Yesh Atid chairperson Yair Lapid backed his erstwhile ally Jewish Home chairperson Naftali Bennett in a TV interview over the latter's decision as Education Minister to cancel funding for the play "The Parallel Time," which tells the story of Arab Israeli terrorist Walid Daka who abducted and mutilated IDF soldier Moshe Tamam in 1984.
Speaking on the show "Hamateh Hamerkazi" ("The Central Headquarters"), Lapid said, "the state of Israel doesn't need to fund plays about terrorists."
"We can't continue in a situation in which the state funds anti-Zionist works that erode our ability to survive as a state. The state doesn't need to support things directed against it that turn the culture into a bacteria that erodes away at it (the state – ed.)."
The 19-year-old Tamam was abducted and murdered by Arab terrorists from Baka al-Gharbiya as he hitched a ride with them on his way to the town of Havatzelet Hasharon. The abduction didn't occur in Judea or Samaria, but rather in the coastal region between Haifa and Tel Aviv.

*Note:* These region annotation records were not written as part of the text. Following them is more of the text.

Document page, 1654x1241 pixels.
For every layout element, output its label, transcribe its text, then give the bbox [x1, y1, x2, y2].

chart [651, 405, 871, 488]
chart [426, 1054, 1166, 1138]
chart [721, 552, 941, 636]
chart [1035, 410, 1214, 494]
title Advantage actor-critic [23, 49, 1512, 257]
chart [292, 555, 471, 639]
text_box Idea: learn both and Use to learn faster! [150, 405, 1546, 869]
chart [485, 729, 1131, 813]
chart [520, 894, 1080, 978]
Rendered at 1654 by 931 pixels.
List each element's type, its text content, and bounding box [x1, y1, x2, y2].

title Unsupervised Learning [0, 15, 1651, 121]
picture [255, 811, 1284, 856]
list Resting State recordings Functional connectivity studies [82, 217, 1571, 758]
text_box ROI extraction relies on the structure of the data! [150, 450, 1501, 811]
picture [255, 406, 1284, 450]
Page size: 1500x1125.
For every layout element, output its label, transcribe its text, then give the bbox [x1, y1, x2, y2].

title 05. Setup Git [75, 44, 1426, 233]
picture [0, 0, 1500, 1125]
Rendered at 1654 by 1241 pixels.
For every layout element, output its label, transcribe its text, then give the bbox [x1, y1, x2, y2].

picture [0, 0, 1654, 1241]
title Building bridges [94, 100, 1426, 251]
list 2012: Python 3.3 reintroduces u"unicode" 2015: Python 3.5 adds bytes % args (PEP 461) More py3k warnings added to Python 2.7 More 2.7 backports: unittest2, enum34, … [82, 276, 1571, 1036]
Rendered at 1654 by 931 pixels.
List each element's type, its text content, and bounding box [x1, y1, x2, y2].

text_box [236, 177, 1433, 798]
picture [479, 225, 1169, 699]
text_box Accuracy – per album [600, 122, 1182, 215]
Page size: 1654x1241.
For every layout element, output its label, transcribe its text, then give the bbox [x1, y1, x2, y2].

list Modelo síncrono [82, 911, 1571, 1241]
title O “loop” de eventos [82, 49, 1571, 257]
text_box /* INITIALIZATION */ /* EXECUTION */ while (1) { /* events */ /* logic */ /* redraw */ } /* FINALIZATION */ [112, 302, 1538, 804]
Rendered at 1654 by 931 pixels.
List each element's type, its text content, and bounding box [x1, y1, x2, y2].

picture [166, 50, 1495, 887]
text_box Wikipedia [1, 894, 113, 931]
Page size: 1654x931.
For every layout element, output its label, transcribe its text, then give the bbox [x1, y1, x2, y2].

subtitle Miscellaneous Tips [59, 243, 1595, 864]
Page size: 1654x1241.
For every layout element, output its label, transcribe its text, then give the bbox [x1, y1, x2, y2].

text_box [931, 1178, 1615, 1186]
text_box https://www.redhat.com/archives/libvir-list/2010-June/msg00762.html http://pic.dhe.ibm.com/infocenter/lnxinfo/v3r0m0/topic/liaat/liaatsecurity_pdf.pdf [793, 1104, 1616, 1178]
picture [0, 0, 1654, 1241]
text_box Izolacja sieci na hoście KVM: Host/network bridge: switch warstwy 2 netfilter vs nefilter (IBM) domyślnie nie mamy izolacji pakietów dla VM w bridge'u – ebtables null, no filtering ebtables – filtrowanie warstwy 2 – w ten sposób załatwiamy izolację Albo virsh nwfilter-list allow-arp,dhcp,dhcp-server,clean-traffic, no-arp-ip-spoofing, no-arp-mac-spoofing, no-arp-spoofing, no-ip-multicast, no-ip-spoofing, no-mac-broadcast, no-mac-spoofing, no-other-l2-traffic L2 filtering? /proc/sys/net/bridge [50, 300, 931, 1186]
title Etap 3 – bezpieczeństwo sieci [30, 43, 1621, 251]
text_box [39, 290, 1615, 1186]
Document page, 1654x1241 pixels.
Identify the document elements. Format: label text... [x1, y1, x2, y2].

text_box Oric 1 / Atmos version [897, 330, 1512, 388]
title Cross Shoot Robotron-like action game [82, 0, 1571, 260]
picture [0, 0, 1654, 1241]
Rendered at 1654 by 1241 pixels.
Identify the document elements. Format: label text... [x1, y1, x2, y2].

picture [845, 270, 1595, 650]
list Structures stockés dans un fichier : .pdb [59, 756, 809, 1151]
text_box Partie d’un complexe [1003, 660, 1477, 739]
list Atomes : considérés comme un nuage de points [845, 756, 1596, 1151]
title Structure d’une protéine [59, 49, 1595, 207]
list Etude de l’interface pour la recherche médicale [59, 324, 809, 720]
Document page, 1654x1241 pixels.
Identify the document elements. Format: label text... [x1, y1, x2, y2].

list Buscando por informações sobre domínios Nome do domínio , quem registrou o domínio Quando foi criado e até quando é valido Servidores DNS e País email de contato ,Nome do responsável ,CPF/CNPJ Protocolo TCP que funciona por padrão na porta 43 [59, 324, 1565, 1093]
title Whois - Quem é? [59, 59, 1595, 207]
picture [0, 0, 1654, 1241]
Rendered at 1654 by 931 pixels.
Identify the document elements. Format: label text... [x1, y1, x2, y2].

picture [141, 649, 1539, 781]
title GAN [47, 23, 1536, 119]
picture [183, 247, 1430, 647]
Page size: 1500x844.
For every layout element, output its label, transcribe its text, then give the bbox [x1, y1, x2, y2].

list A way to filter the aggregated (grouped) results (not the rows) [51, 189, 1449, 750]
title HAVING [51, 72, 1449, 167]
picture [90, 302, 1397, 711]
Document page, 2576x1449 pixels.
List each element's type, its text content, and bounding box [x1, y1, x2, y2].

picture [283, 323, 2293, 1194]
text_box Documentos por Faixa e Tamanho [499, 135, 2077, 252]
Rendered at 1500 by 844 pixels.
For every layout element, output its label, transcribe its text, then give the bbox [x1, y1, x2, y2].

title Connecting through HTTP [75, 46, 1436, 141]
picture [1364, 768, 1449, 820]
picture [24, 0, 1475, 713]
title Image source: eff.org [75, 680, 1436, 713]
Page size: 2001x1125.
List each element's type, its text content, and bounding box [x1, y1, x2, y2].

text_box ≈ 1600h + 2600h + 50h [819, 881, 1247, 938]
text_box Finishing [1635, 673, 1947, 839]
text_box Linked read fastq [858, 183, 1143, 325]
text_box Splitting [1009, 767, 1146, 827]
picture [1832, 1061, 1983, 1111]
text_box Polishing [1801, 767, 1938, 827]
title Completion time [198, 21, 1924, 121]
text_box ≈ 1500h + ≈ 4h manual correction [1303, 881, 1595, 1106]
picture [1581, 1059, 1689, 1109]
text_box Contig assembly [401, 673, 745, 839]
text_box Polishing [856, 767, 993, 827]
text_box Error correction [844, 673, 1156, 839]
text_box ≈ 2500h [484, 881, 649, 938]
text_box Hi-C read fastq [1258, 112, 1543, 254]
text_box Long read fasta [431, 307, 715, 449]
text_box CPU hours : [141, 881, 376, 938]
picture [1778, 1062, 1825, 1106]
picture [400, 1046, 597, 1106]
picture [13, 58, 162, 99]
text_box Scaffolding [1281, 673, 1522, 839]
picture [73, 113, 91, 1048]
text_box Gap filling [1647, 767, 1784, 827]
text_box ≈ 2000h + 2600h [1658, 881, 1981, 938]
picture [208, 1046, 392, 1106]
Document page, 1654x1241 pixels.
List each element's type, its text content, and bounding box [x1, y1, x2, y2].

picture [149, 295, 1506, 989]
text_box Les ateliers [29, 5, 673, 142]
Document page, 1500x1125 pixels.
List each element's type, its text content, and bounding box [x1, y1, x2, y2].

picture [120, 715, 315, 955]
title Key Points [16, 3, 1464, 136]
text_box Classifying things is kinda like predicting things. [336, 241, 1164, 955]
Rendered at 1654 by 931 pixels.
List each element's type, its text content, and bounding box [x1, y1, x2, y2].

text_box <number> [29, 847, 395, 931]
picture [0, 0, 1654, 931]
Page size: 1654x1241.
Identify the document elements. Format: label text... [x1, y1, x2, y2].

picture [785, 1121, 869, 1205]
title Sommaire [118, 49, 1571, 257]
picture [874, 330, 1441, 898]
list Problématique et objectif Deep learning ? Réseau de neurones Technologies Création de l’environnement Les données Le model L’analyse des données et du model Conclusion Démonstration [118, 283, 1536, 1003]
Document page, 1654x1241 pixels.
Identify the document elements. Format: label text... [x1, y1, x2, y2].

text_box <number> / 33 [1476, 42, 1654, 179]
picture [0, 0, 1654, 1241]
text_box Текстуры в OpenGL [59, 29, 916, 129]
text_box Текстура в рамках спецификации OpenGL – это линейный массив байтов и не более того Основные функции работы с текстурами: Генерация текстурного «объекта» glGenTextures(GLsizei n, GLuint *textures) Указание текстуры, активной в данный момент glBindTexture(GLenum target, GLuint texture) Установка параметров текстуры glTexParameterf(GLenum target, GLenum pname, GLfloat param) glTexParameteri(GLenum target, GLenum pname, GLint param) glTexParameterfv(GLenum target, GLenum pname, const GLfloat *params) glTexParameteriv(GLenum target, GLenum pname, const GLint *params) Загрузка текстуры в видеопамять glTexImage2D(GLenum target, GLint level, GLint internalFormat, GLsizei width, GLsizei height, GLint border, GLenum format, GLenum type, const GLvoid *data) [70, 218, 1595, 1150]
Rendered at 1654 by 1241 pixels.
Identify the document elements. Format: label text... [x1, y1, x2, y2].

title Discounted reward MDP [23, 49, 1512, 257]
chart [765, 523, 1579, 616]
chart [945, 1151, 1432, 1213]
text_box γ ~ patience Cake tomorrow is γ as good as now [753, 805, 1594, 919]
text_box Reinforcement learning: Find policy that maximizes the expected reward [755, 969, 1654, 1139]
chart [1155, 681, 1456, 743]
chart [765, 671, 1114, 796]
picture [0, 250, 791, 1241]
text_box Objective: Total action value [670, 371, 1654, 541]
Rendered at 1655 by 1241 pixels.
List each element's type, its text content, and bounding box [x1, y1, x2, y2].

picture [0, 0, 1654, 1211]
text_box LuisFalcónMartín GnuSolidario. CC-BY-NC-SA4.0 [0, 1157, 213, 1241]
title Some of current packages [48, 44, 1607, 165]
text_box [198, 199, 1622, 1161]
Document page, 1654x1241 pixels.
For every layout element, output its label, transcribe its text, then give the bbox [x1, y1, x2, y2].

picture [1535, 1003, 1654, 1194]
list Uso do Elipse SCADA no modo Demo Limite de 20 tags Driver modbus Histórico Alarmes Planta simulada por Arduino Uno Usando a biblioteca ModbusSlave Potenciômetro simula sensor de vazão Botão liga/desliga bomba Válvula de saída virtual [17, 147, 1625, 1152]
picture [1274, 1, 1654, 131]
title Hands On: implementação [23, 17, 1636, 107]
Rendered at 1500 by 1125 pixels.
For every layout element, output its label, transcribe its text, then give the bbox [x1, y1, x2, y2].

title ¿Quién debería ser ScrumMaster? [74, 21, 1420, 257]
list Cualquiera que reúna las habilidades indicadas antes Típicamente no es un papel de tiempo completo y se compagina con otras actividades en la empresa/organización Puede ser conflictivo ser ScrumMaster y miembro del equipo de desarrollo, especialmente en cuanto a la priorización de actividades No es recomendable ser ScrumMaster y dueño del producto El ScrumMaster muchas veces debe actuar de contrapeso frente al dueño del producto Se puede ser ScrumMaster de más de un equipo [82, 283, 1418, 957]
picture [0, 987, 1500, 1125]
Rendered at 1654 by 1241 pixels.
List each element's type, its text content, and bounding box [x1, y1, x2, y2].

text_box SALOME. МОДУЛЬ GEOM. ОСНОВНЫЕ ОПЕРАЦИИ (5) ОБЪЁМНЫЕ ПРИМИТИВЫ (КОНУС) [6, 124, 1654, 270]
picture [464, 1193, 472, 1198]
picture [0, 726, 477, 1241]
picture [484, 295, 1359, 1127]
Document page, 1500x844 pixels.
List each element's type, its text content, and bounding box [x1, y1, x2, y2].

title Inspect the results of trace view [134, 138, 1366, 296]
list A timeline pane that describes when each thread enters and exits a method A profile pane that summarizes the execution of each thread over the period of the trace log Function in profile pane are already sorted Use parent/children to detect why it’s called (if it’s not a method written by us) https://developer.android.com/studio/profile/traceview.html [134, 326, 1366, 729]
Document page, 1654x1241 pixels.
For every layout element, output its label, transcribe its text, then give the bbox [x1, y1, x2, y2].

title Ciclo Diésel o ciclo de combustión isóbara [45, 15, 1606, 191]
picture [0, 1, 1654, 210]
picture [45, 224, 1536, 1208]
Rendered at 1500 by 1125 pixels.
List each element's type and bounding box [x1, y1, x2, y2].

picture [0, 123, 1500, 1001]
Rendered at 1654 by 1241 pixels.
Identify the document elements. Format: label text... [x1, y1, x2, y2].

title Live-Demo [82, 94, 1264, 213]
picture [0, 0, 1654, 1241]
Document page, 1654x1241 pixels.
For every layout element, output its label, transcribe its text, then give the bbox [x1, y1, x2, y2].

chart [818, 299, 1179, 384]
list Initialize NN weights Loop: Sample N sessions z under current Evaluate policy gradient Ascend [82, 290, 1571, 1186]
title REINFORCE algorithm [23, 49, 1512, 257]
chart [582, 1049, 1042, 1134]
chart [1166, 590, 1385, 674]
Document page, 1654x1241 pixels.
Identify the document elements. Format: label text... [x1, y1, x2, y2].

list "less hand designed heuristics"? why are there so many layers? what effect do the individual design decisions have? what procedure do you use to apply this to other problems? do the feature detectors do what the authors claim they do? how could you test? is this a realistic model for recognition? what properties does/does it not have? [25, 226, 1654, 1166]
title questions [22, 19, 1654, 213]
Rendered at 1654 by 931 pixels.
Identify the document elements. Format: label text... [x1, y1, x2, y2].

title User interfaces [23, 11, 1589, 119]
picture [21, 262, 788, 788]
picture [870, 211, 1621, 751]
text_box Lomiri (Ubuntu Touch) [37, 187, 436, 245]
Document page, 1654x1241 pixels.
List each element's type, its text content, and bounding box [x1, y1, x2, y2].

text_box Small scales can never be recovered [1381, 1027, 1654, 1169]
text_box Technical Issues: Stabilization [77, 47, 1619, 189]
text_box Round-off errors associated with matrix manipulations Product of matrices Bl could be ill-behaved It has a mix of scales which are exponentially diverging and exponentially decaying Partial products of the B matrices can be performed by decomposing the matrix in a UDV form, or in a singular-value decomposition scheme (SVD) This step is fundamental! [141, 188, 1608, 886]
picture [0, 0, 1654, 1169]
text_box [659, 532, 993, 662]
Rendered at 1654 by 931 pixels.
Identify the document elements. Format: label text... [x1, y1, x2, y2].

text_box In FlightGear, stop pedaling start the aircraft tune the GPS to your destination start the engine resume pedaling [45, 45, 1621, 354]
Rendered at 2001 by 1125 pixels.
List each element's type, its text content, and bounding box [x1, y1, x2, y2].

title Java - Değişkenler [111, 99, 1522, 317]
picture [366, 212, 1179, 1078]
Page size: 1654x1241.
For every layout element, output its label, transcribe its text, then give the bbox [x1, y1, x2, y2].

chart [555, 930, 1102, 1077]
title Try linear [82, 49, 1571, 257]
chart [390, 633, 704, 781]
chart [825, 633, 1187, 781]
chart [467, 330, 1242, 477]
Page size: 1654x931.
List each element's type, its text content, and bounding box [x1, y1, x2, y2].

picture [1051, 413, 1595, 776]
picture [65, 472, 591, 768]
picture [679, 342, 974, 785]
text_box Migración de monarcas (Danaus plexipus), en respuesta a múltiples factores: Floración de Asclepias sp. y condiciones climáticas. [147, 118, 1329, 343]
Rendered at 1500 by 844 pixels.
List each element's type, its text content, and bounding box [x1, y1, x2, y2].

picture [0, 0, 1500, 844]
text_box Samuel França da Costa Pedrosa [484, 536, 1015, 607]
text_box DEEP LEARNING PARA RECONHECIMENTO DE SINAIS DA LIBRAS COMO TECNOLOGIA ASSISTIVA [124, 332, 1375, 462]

After holding him captive for several days, the Democratic Front for the Liberation of Palestine (DFLP) terrorists murdered Tamam by mutilation, gouging out his eyes before cutting off parts of his body starting with his genitals and then shooting him. They were released in late December 2013, part of the third batch of a total of 78 terrorists who were set free by the last coalition government in "gestures" to the Palestinian Authority (PA) for peace talks.
Staying within the world of theater, Lapid turned his attention to Culture and Sports Minister Miri Regev (Likud), who recently released critical statements against leftist artists and decided to impose sanctions against the Arab actor Norman Issa, who refused to perform for communities over the 1949 Armistice lines.
"She's a new minister. Of course she and the government are interested in encouraging culture and I saw that artists left the meeting with her level-headed and wanted to see how it would be possible to work with her," said Lapid.
When asked about the possibility that he might still join the coalition government, he clarified, "I won't join the government, this is a bad government which began its path with a liquidation sale of everything that is important to the state of Israel."